• **読解用抜粋**:
▬▬▬▬▬▬

精神障がい者支援施設で起きる虐待について、支援者の目線から考える③ 【虐待の芽はこうして生まれる】

前回、前々回と長く書いてしまったが、粗暴と汚物の記事を読んで、「その仕事、是非やりたいです!」と笑顔で前向きな返事が出来る人って一体何人いるのだろうか?

もしも興味がある方は、是非求人サイトので応募していただきたい。では本日の記事は虐待の芽が出来るまでを、僕なりに語ってみたいと思います。

現場の余裕のなさから来る離職率

僕が勤めていた5年で、障がい者支援施設の生活支援職員は、かなりの人数が退職していった記憶がある。僕自身も他に家庭の事情など別の理由もあったが、最終的には退職している。

その際上記の様な粗暴や汚物へのストレス、心身ともに受けるリスクが退職の後押しの一因になっていたのは間違いない。

福祉業界全体に言える事だと思うが、とにかく入職者が少なく、現場には常に人が足りない。人が足りないという事は、つまり粗暴系、汚物系のトラブルを全て自分1人で対応する可能性もあるという事を意味する。

特に僕が働いていた施設は、夜勤中1人で業務をおこなう日がほとんどの為、夜中に起きるトラブルは、孤独の中自分1人で対応するしか殆ど選択肢がなかった。

そしてその責任は自分にのしかかってくる場合が多い。(ここは施設長の裁量が問われる)

新しい職員がなかなか入職しない+退職者も多い為、戦力になる頼りがいのある職員も育ちづらい。現場の人員的余裕はない場合が多く、それに伴って職員個人にかかる作業負担や責任も増大する。

そうなると気持ちの余裕は減少し、また将来的にそれが解消される望みも薄いという絶望的な状態になる訳である。これで余裕をもって穏やかに仕事しろ。という方が難しいと思うのだ。

福祉現場をはじめ、生活の多くの場で求められる【他人の気持ちを理解して、優しく接する】という事。これは、自身に余裕がないときには不可能な行為である。

目の前で苦しそうに倒れている人がいた。しかしその時、自分も大怪我をしており、心身に余裕は全くなかった。自分に全然余裕がないという状況下、これでは他人に優しくなんぞ出来るわけがないのだ。

やりかえしたくなる心理、憎しみの連鎖と、職員への理解とケアの少なさ。

前述の様に重度の知的障がいや強度行動障がいをもつ利用者を複数人抱えた施設では、仕事中常に気を張っている事も多い。汚物系の問題行動は、見ていて嫌悪感を抱く事があるし、長時間の掃除で辟易とする場合もあるが、ただこちらはある意味作業なのである。

▬▬▬▬▬▬

• **指示**: 上に示した、障がい者支援施設の虐待を論じた抜粋の続きを、最後の一文の後から書き継いでください。

• **提供情報**:
▬▬▬▬▬▬

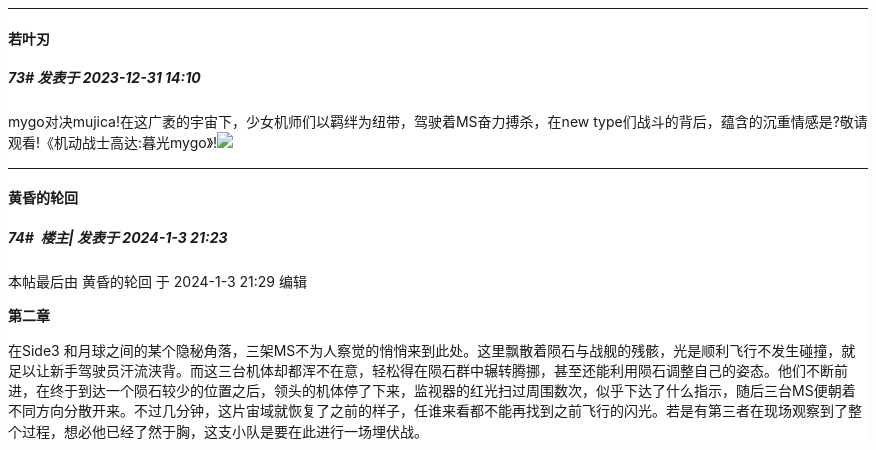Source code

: 
*****

####  若叶刃  
##### 73#       发表于 2023-12-31 14:10

mygo对决mujica!在这广袤的宇宙下，少女机师们以羁绊为纽带，驾驶着MS奋力搏杀，在new type们战斗的背后，蕴含的沉重情感是?敬请观看!《机动战士高达:暮光mygo》!<img src="https://static.saraba1st.com/image/smiley/face2017/012.png" referrerpolicy="no-referrer">

*****

####  黄昏的轮回  
##### 74#         楼主| 发表于 2024-1-3 21:23

 本帖最后由 黄昏的轮回 于 2024-1-3 21:29 编辑 

<strong>第二章</strong>

在Side3 和月球之间的某个隐秘角落，三架MS不为人察觉的悄悄来到此处。这里飘散着陨石与战舰的残骸，光是顺利飞行不发生碰撞，就足以让新手驾驶员汗流浃背。而这三台机体却都浑不在意，轻松得在陨石群中辗转腾挪，甚至还能利用陨石调整自己的姿态。他们不断前进，在终于到达一个陨石较少的位置之后，领头的机体停了下来，监视器的红光扫过周围数次，似乎下达了什么指示，随后三台MS便朝着不同方向分散开来。不过几分钟，这片宙域就恢复了之前的样子，任谁来看都不能再找到之前飞行的闪光。若是有第三者在现场观察到了整个过程，想必他已经了然于胸，这支小队是要在此进行一场埋伏战。 

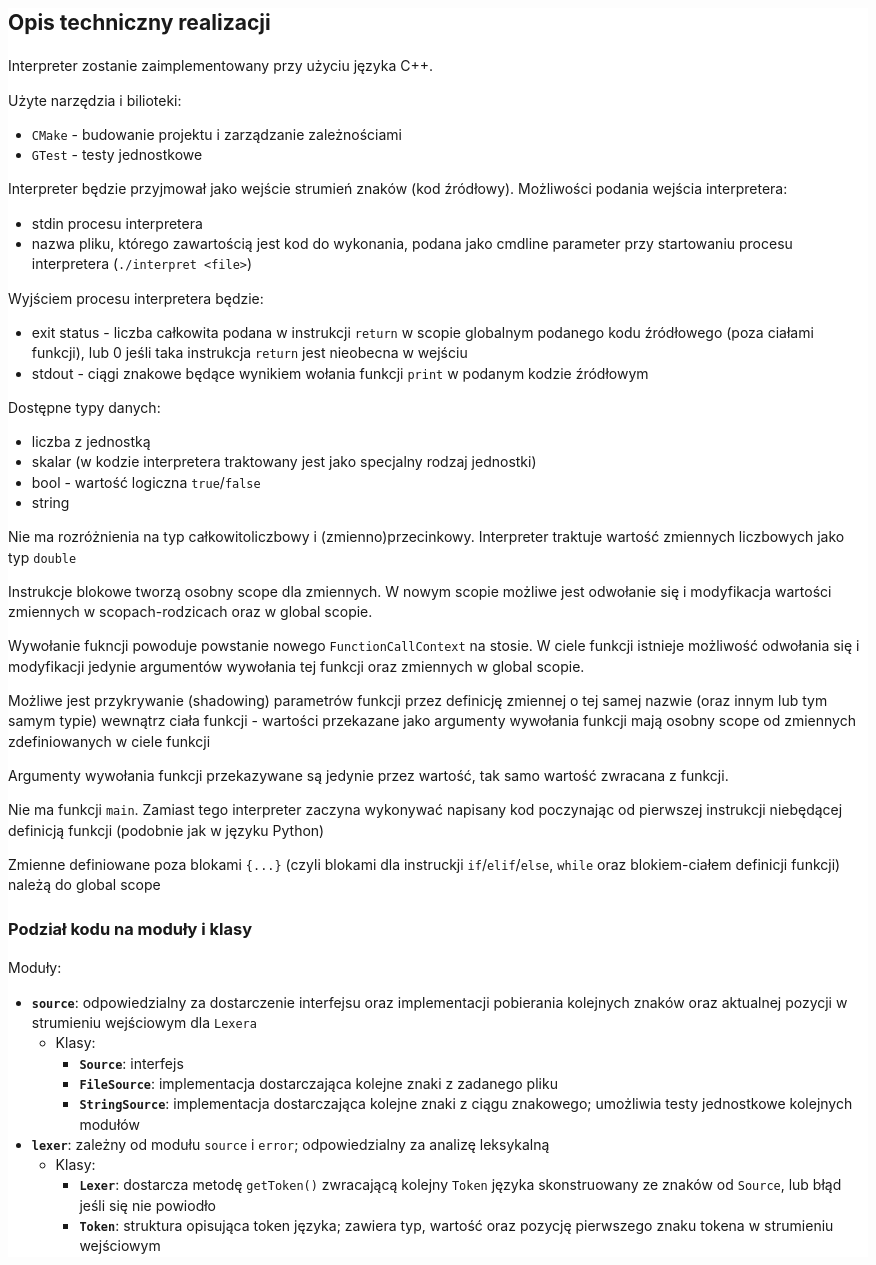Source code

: ## Opis techniczny realizacji

Interpreter zostanie zaimplementowany przy użyciu języka C++.

Użyte narzędzia i bilioteki:
* `CMake` - budowanie projektu i zarządzanie zależnościami
* `GTest` - testy jednostkowe

Interpreter będzie przyjmował jako wejście strumień znaków (kod źródłowy). Możliwości podania wejścia interpretera:
* stdin procesu interpretera
* nazwa pliku, którego zawartością jest kod do wykonania, podana jako cmdline parameter przy startowaniu procesu interpretera (`./interpret <file>`)

Wyjściem procesu interpretera będzie:
* exit status - liczba całkowita podana w instrukcji `return` w scopie globalnym podanego kodu źródłowego (poza ciałami funkcji), lub 0 jeśli taka instrukcja `return` jest nieobecna w wejściu
* stdout - ciągi znakowe będące wynikiem wołania funkcji `print` w podanym kodzie źródłowym

Dostępne typy danych:
* liczba z jednostką
* skalar (w kodzie interpretera traktowany jest jako specjalny rodzaj jednostki)
* bool - wartość logiczna `true`/`false`
* string

Nie ma rozróżnienia na typ całkowitoliczbowy i (zmienno)przecinkowy. Interpreter traktuje wartość zmiennych liczbowych jako typ `double`

Instrukcje blokowe tworzą osobny scope dla zmiennych. W nowym scopie możliwe jest odwołanie się i modyfikacja wartości zmiennych w scopach-rodzicach
oraz w global scopie.

Wywołanie fukncji powoduje powstanie nowego `FunctionCallContext` na stosie. W ciele funkcji istnieje możliwość odwołania się i modyfikacji jedynie
argumentów wywołania tej funkcji oraz zmiennych w global scopie.

Możliwe jest przykrywanie (shadowing) parametrów funkcji przez definicję zmiennej o tej samej nazwie (oraz innym lub tym samym typie)
wewnątrz ciała funkcji - wartości przekazane jako argumenty wywołania funkcji mają osobny scope od zmiennych zdefiniowanych w ciele funkcji

Argumenty wywołania funkcji przekazywane są jedynie przez wartość, tak samo wartość zwracana z funkcji.

Nie ma funkcji `main`. Zamiast tego interpreter zaczyna wykonywać napisany kod poczynając od pierwszej instrukcji niebędącej definicją funkcji
(podobnie jak w języku Python)

Zmienne definiowane poza blokami `{...}` (czyli blokami dla instruckji `if`/`elif`/`else`, `while` oraz blokiem-ciałem definicji funkcji)
należą do global scope

### Podział kodu na moduły i klasy

Moduły:
* **`source`**: odpowiedzialny za dostarczenie interfejsu oraz implementacji pobierania kolejnych znaków oraz aktualnej pozycji w strumieniu wejściowym dla `Lexera`
    * Klasy:
        * **`Source`**: interfejs
        * **`FileSource`**: implementacja dostarczająca kolejne znaki z zadanego pliku
        * **`StringSource`**: implementacja dostarczająca kolejne znaki z ciągu znakowego; umożliwia testy jednostkowe kolejnych modułów
* **`lexer`**: zależny od modułu `source` i `error`; odpowiedzialny za analizę leksykalną
    * Klasy:
        * **`Lexer`**: dostarcza metodę `getToken()` zwracającą kolejny `Token` języka skonstruowany ze znaków od `Source`, lub błąd jeśli się nie powiodło
        * **`Token`**: struktura opisująca token języka; zawiera typ, wartość oraz pozycję pierwszego znaku tokena w strumieniu wejściowym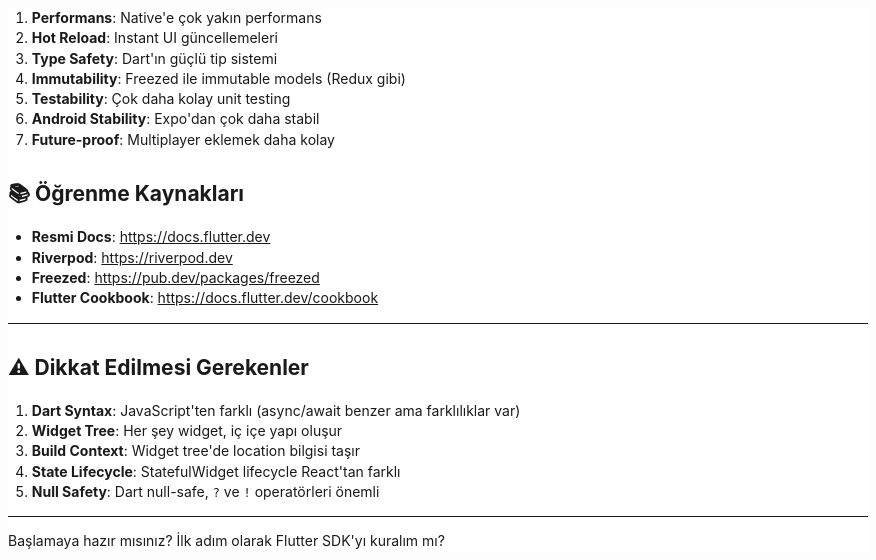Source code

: 1. **Performans**: Native'e çok yakın performans
2. **Hot Reload**: Instant UI güncellemeleri
3. **Type Safety**: Dart'ın güçlü tip sistemi
4. **Immutability**: Freezed ile immutable models (Redux gibi)
5. **Testability**: Çok daha kolay unit testing
6. **Android Stability**: Expo'dan çok daha stabil
7. **Future-proof**: Multiplayer eklemek daha kolay

## 📚 Öğrenme Kaynakları

- **Resmi Docs**: https://docs.flutter.dev
- **Riverpod**: https://riverpod.dev
- **Freezed**: https://pub.dev/packages/freezed
- **Flutter Cookbook**: https://docs.flutter.dev/cookbook

---

## ⚠️ Dikkat Edilmesi Gerekenler

1. **Dart Syntax**: JavaScript'ten farklı (async/await benzer ama farklılıklar var)
2. **Widget Tree**: Her şey widget, iç içe yapı oluşur
3. **Build Context**: Widget tree'de location bilgisi taşır
4. **State Lifecycle**: StatefulWidget lifecycle React'tan farklı
5. **Null Safety**: Dart null-safe, `?` ve `!` operatörleri önemli

---

Başlamaya hazır mısınız? İlk adım olarak Flutter SDK'yı kuralım mı?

▬▬▬▬▬▬

• **実施結果**:
慣れてしまえば淡々と掃除さえすれば完結する為、精神的にはあまり尾を引かない部分もある。(前述の様に夜中、コンディションの悪い時に汚物に囲まれていると、徐々に気が滅入る場合もあるが)

しかし利用者の粗暴系の問題行動に関してはそう簡単に割り切る事が出来ない事も多い。

利用者に叩かれ蹴られた職員、噛み付かれた職員、取っ組み合って押し倒された職員、大きな怪我をおわされた職員…

「利用者の障がいゆえの行動だから仕方ない。わざとじゃない。それが障がいなんです。彼らだってやりたくてやっている訳ではない。」

分かっている。勿論分かっているんです。でもそれでも職員だって人間。自分に対して痛みを与えてきた対象へはそりゃヘイトが溜まるのは必然。

2〜3回とかなら受け流せても顔を合わすたびに自分に粗暴をむけてこられる場合もある為、「いい加減にしてくれ」という気も湧いてくる。

利用者へのヘイトが生まれる。個人差はあるが、これはもう人間ならば仕方ない反応だと思うんです。だって痛いし怖いんだもん。そりゃむかつくし腹も立つってもんです。

交通事故とかだって、意図せず起きる。加害者がわざと事故を起こした訳でないのは、皆わかっているが、それでも事故に巻き込まれた被害者の方の気持ちは、すぐに割り切れるものじゃない。

加害者に対して…「わざとじゃないのか。じゃあ仕方ないね♪いいよいいよ。」と納得して気持ちをすんなりと切り替えられる訳はない。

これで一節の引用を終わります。